The DBA user ID automatically has DBA authority within the database. This level of permission enables DBA users to perform any activity in the database. They can create tables, change table structures, create new user IDs, revoke permissions from users, back up the database, and so on.
A user with DBA authority becomes the database administrator. In this chapter, references made to the database administrator, or DBA, include any user or users with DBA authority.
Although DBA authority may be granted or transferred to other user IDs, this chapter assumes that the DBA user ID is the database administrator, and that the abbreviation DBA means both the DBA user ID and any user ID with DBA authority.
The DBA has the authority to add new users to the database. As the DBA adds users, they are also granted permissions to perform tasks on the database. Some users may need to simply look at the database information using SQL queries, others may need to add information to the database, and others may need to modify the structure of the database itself.
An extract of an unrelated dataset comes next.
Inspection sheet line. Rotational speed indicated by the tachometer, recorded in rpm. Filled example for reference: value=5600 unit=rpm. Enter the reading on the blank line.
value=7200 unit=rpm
Although some of the responsibilities of the DBA may be handed over to other user IDs, the DBA is responsible for the overall management of the database by virtue of the DBA authority.
The DBA has authority to create database objects and assign ownership of these objects to other user IDs.
To prevent unauthorized access to your data, you should change the password for the DBA user (or change the DBA user and password) before deploying the database.